## SELECTED TEXT
But this is not the situation which exists with the Central Banking System concept. This present system is based on debt creation. Governments borrow via a system of notes and bonds which are handled for a fee by their Central Banking systems. The central banks collect the vigorish. They handle the sales for the government for a fee – vigorish. [The vigorish is not the problem when we talk of the National Debt. The problem with the National Debt is the interest being collected by the Bond purchaser. The Federal Reserve Bank is just the salesman for the government bonds. It charges and small “commission” which is negligible.]

As I see it this system has more potential points of destruction than does the politically unappealing Creating-Money-from-Nothing System. This system can also destruct from the same causes stated in the non-debt creating system mentioned above. But in addition to this possibility this debt system can also self-destruct from other factors.

It can also self-destruct when and if the interest payment on the created debt obligations becomes greater than the government’s money supply sources. This would be much the same as if your basic payment on your credit card exceeded your income.

Will that ever happen? I don’t know. The inflation safety valve would compensate or, as above, explode due to lack of public confidence. And, of course, there is that same notion of infinite world economic expansion as mentioned above. And then, of course, the government can simply keep creating more and more debt even to pay impossible debt.

## WHAT THIS EXERCISE ASKS
- 1) In the text on central banking and debt, list each word the author uses for the charge that central banks collect for handling government bond sales.
- 2) Continue the text on central banking and debt, starting after its final sentence.

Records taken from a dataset
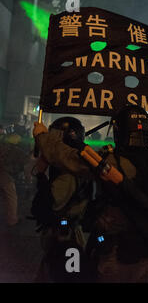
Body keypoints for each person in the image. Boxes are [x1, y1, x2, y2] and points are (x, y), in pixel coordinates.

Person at [33, 105, 148, 282]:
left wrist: (42, 136)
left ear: (119, 130)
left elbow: (64, 156)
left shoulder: (108, 163)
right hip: (147, 253)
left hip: (115, 253)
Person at [33, 117, 94, 282]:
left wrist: (40, 175)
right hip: (68, 234)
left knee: (64, 276)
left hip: (65, 237)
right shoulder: (73, 165)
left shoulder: (67, 174)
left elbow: (47, 206)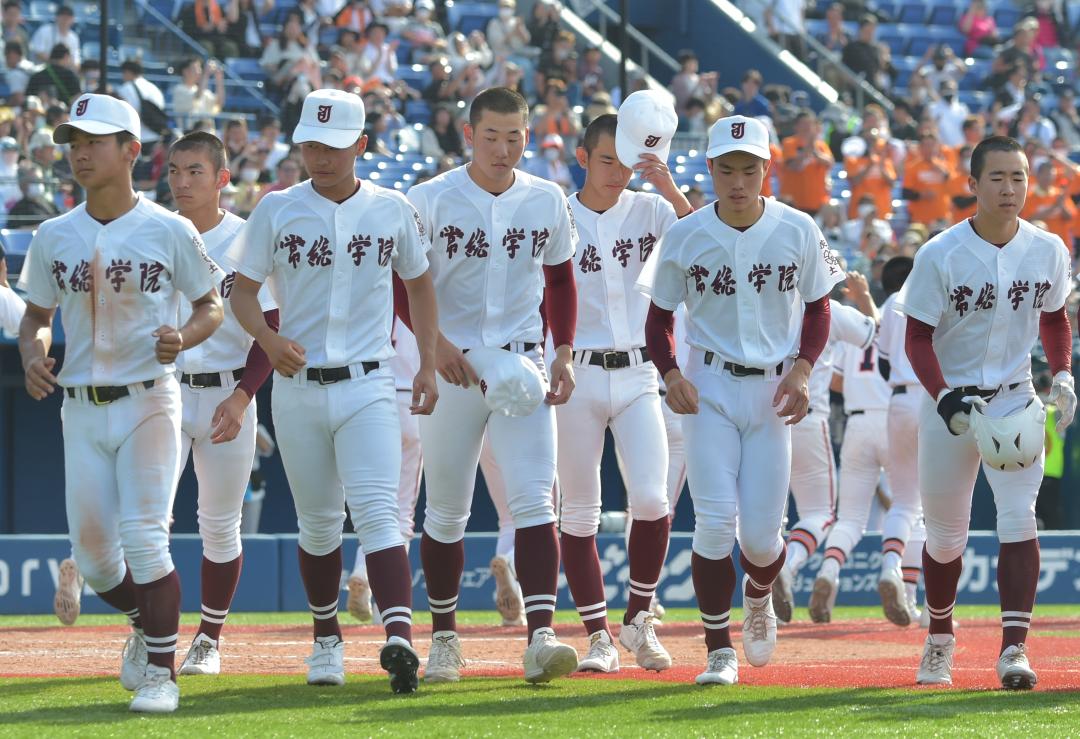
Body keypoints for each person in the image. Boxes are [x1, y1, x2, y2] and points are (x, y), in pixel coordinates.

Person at [227, 89, 440, 694]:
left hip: (371, 381)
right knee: (318, 524)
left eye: (332, 145)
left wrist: (424, 362)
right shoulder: (275, 208)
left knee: (379, 513)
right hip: (296, 385)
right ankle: (326, 641)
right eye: (311, 144)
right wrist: (267, 346)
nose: (318, 155)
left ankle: (399, 636)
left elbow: (420, 288)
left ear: (362, 147)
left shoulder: (391, 207)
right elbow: (243, 294)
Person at [17, 93, 226, 713]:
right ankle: (147, 621)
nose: (80, 152)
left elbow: (210, 305)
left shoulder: (169, 227)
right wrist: (33, 354)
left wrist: (183, 337)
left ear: (132, 151)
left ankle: (163, 672)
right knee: (95, 558)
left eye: (94, 141)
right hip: (79, 404)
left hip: (147, 398)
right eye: (74, 142)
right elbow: (35, 318)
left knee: (144, 538)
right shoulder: (54, 233)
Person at [639, 115, 843, 686]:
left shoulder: (798, 227)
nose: (736, 179)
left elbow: (820, 305)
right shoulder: (685, 233)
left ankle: (758, 595)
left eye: (748, 168)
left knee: (759, 537)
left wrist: (804, 368)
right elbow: (657, 318)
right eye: (725, 168)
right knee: (711, 524)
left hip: (774, 389)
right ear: (708, 169)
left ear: (765, 169)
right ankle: (717, 650)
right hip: (709, 385)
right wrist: (671, 370)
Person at [406, 86, 580, 685]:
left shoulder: (547, 198)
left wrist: (563, 351)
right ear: (468, 136)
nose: (503, 148)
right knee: (448, 511)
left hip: (522, 363)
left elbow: (560, 281)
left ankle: (540, 637)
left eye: (514, 136)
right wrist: (437, 348)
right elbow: (405, 287)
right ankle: (445, 640)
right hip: (453, 367)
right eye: (491, 137)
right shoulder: (428, 199)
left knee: (536, 502)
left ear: (528, 137)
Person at [895, 135, 1075, 689]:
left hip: (1016, 396)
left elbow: (1052, 318)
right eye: (997, 177)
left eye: (1018, 177)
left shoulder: (1048, 248)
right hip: (950, 401)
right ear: (972, 185)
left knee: (1019, 519)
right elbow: (917, 337)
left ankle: (1014, 649)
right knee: (947, 535)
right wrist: (945, 396)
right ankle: (940, 640)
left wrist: (1063, 370)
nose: (1009, 188)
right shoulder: (939, 253)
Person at [557, 94, 692, 675]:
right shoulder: (556, 212)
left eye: (626, 161)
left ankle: (638, 618)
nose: (618, 172)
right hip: (576, 372)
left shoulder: (653, 210)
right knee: (580, 512)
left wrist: (667, 185)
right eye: (606, 160)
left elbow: (711, 244)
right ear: (583, 157)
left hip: (640, 370)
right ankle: (597, 636)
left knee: (653, 499)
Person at [165, 131, 278, 676]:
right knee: (145, 521)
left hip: (228, 391)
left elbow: (270, 328)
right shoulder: (155, 232)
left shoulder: (247, 238)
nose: (182, 182)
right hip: (164, 391)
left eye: (195, 172)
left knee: (220, 524)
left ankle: (208, 638)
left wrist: (242, 396)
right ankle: (149, 632)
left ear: (223, 179)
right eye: (175, 172)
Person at [773, 271, 879, 624]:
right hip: (807, 415)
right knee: (820, 513)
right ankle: (788, 566)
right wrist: (864, 300)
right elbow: (876, 336)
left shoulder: (769, 306)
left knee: (763, 517)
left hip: (761, 419)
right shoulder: (833, 310)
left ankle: (757, 592)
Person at [806, 329, 895, 624]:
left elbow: (835, 378)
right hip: (896, 416)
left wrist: (862, 388)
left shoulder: (854, 327)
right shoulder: (907, 316)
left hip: (857, 422)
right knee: (910, 510)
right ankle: (898, 580)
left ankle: (829, 571)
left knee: (849, 519)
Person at [345, 316, 424, 624]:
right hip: (413, 401)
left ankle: (362, 572)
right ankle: (385, 608)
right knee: (401, 512)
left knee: (373, 506)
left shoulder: (376, 289)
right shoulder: (424, 290)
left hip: (371, 399)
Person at [875, 255, 929, 625]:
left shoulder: (889, 303)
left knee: (905, 503)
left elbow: (881, 364)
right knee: (937, 507)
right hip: (932, 398)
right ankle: (933, 606)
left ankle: (896, 573)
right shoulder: (934, 291)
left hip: (898, 400)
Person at [780, 109, 834, 217]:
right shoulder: (789, 143)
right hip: (794, 203)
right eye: (804, 123)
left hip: (817, 203)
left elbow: (829, 163)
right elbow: (793, 166)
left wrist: (814, 149)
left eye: (810, 123)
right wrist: (807, 148)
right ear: (796, 126)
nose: (807, 127)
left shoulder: (821, 145)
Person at [172, 58, 226, 133]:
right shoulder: (179, 90)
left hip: (207, 136)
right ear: (185, 71)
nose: (200, 72)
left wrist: (219, 79)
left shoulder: (204, 92)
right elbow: (197, 97)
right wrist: (206, 74)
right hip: (189, 136)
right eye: (196, 68)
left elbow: (219, 104)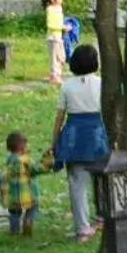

## ANSWERS TO THE EXERCISE
- 1) fee, vigorish, commission

- 2)
How long could such a process go on?

I don’t know. But paying debt with added debt can only go on for so long, before something negative would happen.

The vigorish could also become a problem. In other words the Central Banking fee could become so bloated as to create a debt problem in itself. In other words, the cost of the loan transaction could eventually outweigh any gain from creating the debt in the first place. Right now that fee is 7% as I understand it. If due to inflation that cost were to escalate to 20% or 30% the system would be in big trouble. But by that time the monetary system would probably have already collapsed due to inflation. So maybe that is a specious argument.

An added problem with the Central Banking System is that it has been partnered by the various national governments of the countries who have such systems – which may be every country in the world as far as I know. So instead of the banking system backing itself up via a conglomerate of banking institutions and becoming the bank of last resort for all banks – as is the claim – the government becomes the bank of last resort. The problem here is that in such a system if the bankers decide that they are tired of making money “the old fashioned” way and they would rather do it the easy way. They can simply steal their depositor’s funds, and loan them out by fraudulent and deceptive transactions and then petition the treasury to fund them out of their financial difficulties.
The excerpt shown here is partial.